#### Task objective:
In the piece on Willow Creek and discipleship, condense the paragraph beginning "Not long ago Willow released" into a short bulleted list that keeps its main facts.

### Provided passage ###

Friday, October 19, 2007

You Can't Program Discipleship

First Sally Morgenthaler, perhaps the most influential proponent of the attractional worship paradigm, says the paradigm doesn't work.

Now no less a church growth icon than Bill Hybels says they "made a mistake":
James Twitchell, in his new book Shopping for God, reports that outside Bill Hybels’ office hangs a poster that says: “What is our business? Who is our customer? What does the customer consider value?” Directly or indirectly, this philosophy of ministry—church should be a big box with programs for people at every level of spiritual maturity to consume and engage—has impacted every evangelical church in the country.

So what happens when leaders of Willow Creek stand up and say, “We made a mistake”?

Not long ago Willow released its findings from a multiple year qualitative study of its ministry. Basically, they wanted to know what programs and activities of the church were actually helping people mature spiritually and which were not. The results were published in a book, Reveal: Where Are You?, co-authored by Greg Hawkins, executive pastor of Willow Creek. Hybels called the findings “earth shaking,” “ground breaking,” and “mind blowing.”


. . . Hawkins [says], “Participation is a big deal. We believe the more people participating in these sets of activities, with higher levels of frequency, it will produce disciples of Christ.” This has been Willow’s philosophy of ministry in a nutshell. The church creates programs/activities. People participate in these activities. The outcome is spiritual maturity. In a moment of stinging honesty Hawkins says, “I know it might sound crazy but that’s how we do it in churches. We measure levels of participation.”

Having put all of their eggs into the program-driven church basket you can understand their shock when the research revealed that “Increasing levels of participation in these sets of activities does NOT predict whether someone’s becoming more of a disciple of Christ. It does NOT predict whether they love God more or they love people more.”

Speaking at the Leadership Summit, Hybels summarized the findings this way:
Some of the stuff that we have put millions of dollars into thinking it would really help our people grow and develop spiritually, when the data actually came back it wasn’t helping people that much. Other things that we didn’t put that much money into and didn’t put much staff against is stuff our people are crying out for.

Having spent thirty years creating and promoting a multi-million dollar organization driven by programs and measuring participation, and convincing other church leaders to do the same, you can see why Hybels called this research “the wake up call” of his adult life.

I will cop to being a minor Willow Creek fanboy. I attended the church leadership conference in 1996, was blown away, won to the movement, has a visit to Dieter Zander's Axis service plant a seed in my heart for some of the things I'd like to do with Element, etc. Bill and Lynne Hybels' Rediscovering Church was a great influence on my early approach to ecclesiology, and re-reading it last year, I still found large portions of it very helpful and instructive.

So this has nothing to do with glee over Hybels' "wake up call."
My assumption, actually, has been that Willow Creek has been one of the few seeker-type mega-churches that have been doing an awful lot right, especially in terms of discipleship.

But I think there is something in the air. People all around are waking up to what the last 25 years in evangelicalism has wrought. What is the fruit? Every shift in evangelical ecclesiology even in the short span of the last 40 years or so appears not to be a natural, evolutionary outgrowth of the fruit of a previous movement, but a radical reaction to what came before.

### Records provided ###

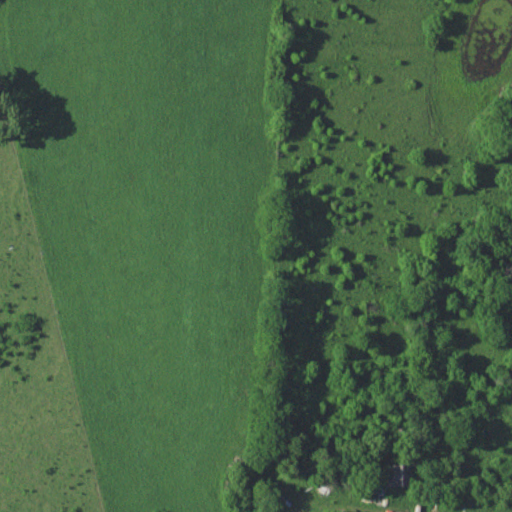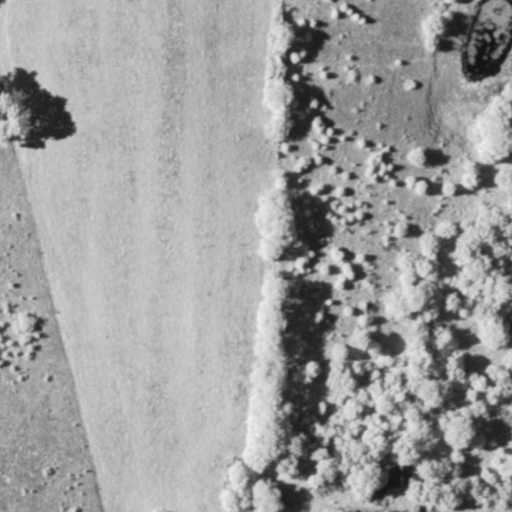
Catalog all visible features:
building: (392, 477)
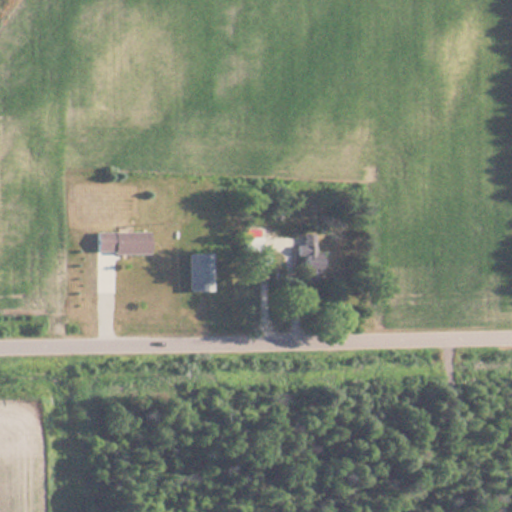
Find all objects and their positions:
building: (117, 242)
building: (304, 258)
building: (198, 271)
road: (256, 349)
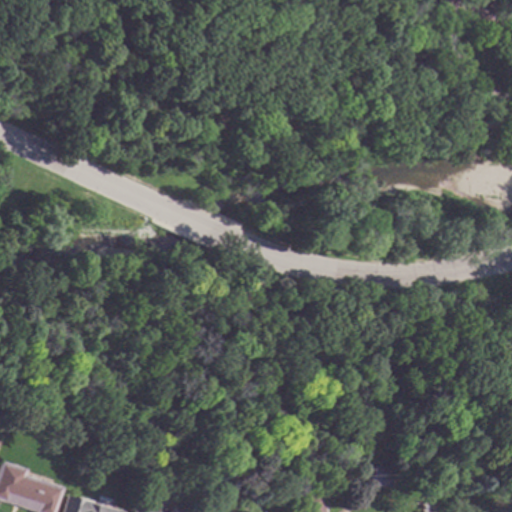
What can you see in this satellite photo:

###

#### The output:
- Willow Creek released findings from a multiple-year qualitative study of its ministry.
- The study sought to learn which church programs and activities actually helped people mature spiritually and which did not.
- The results were published in the book Reveal: Where Are You?, co-authored by Greg Hawkins, executive pastor of Willow Creek.
- Bill Hybels called the findings "earth shaking," "ground breaking," and "mind blowing."